They were all so crowded that it was difficult to find a seat, and an evening in Lisbon would furnish any prohibitionist with a lifetime of argument on the economic waste of the liquor habit. But this was not worrying the young men about town. They had put on their broad hats, and artist’s ties and set out for a good time. To go to the cafe in the evening is as much a part of the daily routine as to go to work in the morning. A Portuguese gentleman whom I later met told me some particulars of cafe life. ” These cafes,” he said, ” are really the clubs of the people, and nearly all of them have their regular clientele. There will be one for the doctors, one for the lawyers, one for the artists, one for the architects and one for each of the political and revolutionary societies in which the country abounds.”

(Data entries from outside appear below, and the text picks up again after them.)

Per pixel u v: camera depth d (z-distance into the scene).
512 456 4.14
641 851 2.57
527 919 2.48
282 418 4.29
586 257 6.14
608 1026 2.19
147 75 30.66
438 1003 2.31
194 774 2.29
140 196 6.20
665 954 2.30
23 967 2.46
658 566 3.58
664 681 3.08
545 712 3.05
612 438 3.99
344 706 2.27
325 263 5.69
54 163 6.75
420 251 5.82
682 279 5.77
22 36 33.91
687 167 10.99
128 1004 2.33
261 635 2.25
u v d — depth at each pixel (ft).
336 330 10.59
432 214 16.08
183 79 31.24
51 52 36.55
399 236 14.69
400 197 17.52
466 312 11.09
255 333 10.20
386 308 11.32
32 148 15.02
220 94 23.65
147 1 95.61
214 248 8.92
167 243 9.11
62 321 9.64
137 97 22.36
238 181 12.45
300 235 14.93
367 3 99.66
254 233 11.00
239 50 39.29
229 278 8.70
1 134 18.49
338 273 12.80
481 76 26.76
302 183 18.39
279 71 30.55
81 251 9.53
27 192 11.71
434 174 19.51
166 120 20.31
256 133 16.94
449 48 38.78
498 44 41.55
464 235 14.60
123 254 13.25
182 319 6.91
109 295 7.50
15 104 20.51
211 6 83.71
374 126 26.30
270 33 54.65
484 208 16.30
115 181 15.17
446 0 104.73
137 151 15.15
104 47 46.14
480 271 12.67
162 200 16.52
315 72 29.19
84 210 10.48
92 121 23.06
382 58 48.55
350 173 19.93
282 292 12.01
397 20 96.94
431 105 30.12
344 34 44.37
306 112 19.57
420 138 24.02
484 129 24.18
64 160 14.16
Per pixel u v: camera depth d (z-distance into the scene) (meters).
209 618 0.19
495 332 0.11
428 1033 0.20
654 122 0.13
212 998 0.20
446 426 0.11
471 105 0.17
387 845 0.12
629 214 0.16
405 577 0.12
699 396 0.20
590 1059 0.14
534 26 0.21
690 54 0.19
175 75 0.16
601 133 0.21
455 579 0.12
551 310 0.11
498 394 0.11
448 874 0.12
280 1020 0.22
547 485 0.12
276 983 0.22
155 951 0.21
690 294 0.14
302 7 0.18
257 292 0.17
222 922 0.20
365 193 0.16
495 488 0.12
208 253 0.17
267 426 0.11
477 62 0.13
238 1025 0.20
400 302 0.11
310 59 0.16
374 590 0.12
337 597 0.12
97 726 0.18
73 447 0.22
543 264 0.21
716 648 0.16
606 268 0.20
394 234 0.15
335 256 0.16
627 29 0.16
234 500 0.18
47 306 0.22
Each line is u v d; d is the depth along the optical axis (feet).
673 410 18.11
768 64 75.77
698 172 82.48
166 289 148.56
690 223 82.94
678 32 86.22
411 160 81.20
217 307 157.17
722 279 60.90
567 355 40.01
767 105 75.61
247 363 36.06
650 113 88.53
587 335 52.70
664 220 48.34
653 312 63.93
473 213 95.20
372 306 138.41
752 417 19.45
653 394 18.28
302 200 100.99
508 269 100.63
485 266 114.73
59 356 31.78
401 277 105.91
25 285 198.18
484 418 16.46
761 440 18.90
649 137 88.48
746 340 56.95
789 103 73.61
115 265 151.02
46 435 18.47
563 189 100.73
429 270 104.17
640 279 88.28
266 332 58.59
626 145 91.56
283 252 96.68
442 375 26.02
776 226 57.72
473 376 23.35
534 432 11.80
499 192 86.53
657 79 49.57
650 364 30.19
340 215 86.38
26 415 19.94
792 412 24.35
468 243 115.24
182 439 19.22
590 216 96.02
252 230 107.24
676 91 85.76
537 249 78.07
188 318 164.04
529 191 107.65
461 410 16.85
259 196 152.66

We chose one of the largest and wormed our way through the crowded tables to a spot near the orchestra. The manager cleared a place for us, making some of his local customers double up with their neighbors. We were in Portugal, the home of port, and of course it was the thing here. Humberto knew all about the vintages, so he said, and he made the choice. I can only say that either he knew little of the brands, or Portugal sends her best wines out of the country. There were many family parties in the cafe, but the women got scant attention, their men folk preferring to talk politics or read the evening newspapers. I wish I could say that our entrance attracted attention, but the most we got was a casual glance. The home folks found their own affairs more interesting than a group of foreigners from overseas.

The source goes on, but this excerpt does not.